Task to complete: Please repeat the records below exactly, from the first line through the line containing "[94,603,182,622] // Blog", and nothing more.

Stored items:

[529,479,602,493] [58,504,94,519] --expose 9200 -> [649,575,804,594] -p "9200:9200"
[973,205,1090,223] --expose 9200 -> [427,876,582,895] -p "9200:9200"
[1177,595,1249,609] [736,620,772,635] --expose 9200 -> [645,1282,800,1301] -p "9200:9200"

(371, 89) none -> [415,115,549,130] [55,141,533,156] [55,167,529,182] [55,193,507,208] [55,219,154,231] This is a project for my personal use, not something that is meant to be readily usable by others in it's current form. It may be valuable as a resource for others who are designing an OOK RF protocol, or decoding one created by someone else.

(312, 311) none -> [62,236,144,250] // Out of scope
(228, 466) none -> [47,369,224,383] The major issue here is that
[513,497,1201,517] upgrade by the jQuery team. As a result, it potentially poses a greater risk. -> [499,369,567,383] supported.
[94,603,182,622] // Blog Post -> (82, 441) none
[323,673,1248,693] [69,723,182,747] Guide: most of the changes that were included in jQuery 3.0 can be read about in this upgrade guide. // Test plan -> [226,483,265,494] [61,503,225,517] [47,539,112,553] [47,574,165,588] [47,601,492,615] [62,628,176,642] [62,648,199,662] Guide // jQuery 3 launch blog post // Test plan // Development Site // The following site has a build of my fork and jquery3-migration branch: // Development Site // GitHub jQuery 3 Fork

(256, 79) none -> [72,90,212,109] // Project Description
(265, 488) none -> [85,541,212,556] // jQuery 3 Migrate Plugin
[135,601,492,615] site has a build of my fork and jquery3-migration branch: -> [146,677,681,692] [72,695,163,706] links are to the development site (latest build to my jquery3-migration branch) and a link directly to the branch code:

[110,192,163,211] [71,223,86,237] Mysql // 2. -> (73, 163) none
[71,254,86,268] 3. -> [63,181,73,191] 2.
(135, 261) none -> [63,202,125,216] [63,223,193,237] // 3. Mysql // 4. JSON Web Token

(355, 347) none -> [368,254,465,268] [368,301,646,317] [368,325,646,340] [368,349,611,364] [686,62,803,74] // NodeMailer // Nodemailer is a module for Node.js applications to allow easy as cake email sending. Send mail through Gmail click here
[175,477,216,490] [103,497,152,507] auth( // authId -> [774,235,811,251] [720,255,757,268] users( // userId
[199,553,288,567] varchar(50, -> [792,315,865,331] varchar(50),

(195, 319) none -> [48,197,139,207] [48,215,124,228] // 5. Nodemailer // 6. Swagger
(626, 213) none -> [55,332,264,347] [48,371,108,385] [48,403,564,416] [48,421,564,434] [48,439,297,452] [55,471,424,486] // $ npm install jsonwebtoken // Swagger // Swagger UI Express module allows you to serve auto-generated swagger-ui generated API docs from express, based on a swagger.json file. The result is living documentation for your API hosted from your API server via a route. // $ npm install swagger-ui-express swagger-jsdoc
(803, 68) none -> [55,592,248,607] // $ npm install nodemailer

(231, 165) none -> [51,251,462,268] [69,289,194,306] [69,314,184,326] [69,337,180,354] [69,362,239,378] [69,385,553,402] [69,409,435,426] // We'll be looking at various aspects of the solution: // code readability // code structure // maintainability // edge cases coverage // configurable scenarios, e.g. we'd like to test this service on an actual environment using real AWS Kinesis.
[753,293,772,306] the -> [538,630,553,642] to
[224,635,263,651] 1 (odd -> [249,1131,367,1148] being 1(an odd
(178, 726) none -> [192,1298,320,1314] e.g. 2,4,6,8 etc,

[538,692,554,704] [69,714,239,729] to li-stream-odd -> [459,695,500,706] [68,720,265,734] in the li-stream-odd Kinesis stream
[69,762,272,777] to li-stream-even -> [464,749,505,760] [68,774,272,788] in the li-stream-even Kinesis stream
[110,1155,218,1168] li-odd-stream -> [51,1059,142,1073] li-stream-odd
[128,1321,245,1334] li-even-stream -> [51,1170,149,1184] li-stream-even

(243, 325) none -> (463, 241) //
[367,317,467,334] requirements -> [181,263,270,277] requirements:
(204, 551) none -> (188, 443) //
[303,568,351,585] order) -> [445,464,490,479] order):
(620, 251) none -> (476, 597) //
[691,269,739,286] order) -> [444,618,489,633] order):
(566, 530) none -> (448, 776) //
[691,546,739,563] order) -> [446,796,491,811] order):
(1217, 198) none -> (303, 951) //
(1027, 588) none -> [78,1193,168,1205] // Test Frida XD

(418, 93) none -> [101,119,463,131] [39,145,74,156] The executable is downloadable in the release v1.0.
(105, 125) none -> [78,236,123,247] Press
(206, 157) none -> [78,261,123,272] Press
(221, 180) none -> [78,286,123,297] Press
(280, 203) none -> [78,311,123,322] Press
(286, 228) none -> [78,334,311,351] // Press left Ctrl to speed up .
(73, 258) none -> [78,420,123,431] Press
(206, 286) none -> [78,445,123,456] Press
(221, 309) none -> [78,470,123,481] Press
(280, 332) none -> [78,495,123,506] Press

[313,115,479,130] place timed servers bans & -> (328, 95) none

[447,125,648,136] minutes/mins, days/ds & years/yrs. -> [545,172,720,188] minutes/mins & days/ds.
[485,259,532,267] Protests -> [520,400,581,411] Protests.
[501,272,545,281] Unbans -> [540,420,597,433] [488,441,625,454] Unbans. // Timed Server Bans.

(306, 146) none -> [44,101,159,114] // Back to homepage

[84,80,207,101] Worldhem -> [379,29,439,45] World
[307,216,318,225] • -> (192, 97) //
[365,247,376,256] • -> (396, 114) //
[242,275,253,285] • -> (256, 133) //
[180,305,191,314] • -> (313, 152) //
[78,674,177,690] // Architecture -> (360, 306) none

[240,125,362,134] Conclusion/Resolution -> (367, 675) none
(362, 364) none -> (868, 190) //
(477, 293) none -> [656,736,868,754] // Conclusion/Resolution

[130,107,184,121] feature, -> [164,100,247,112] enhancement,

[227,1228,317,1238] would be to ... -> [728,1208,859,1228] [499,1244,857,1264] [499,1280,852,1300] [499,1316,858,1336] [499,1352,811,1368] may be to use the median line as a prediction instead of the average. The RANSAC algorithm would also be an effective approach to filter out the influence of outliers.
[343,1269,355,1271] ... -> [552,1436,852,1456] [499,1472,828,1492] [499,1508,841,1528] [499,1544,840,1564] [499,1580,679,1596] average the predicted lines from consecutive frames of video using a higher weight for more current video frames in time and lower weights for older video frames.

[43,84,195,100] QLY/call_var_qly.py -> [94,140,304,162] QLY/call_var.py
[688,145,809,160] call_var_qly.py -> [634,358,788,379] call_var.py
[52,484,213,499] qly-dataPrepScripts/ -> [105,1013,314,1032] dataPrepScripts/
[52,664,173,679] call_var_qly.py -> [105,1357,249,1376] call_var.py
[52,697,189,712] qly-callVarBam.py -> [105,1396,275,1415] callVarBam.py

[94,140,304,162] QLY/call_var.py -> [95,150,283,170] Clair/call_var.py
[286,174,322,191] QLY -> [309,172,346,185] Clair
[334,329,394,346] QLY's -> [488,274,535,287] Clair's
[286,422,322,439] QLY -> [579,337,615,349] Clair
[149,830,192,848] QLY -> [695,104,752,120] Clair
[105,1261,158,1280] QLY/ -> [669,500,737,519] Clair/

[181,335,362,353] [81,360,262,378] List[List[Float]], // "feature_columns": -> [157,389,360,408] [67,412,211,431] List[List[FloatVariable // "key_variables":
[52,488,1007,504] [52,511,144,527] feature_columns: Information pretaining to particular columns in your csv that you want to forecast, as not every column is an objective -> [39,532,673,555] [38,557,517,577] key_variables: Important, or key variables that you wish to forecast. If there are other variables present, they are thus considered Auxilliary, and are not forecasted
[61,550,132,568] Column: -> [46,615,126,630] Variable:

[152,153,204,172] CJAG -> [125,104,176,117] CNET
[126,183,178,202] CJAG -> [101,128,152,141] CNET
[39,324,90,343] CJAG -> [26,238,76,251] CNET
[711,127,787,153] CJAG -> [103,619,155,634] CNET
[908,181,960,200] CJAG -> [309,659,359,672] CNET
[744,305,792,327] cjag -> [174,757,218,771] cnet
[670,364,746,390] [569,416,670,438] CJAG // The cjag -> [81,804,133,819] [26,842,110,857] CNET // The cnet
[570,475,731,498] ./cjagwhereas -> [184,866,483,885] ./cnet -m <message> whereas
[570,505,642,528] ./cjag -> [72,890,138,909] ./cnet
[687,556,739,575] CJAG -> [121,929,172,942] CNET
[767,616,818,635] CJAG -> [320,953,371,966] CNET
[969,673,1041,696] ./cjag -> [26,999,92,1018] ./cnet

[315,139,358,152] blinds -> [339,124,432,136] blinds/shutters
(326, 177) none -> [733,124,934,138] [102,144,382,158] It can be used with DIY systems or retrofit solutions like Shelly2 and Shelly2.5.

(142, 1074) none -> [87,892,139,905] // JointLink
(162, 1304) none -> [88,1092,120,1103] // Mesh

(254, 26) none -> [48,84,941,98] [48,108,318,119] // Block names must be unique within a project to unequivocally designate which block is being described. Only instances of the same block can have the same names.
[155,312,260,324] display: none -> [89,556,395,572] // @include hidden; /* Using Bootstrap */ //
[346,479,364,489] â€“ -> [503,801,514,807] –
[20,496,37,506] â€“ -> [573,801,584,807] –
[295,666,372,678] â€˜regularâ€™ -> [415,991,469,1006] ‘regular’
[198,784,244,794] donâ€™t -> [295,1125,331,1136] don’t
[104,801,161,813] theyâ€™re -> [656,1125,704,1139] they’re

Answer section:
[529,479,602,493] [58,504,94,519] --expose 9200 -> [649,575,804,594] -p "9200:9200"
[973,205,1090,223] --expose 9200 -> [427,876,582,895] -p "9200:9200"
[1177,595,1249,609] [736,620,772,635] --expose 9200 -> [645,1282,800,1301] -p "9200:9200"

(371, 89) none -> [415,115,549,130] [55,141,533,156] [55,167,529,182] [55,193,507,208] [55,219,154,231] This is a project for my personal use, not something that is meant to be readily usable by others in it's current form. It may be valuable as a resource for others who are designing an OOK RF protocol, or decoding one created by someone else.

(312, 311) none -> [62,236,144,250] // Out of scope
(228, 466) none -> [47,369,224,383] The major issue here is that
[513,497,1201,517] upgrade by the jQuery team. As a result, it potentially poses a greater risk. -> [499,369,567,383] supported.
[94,603,182,622] // Blog Post -> (82, 441) none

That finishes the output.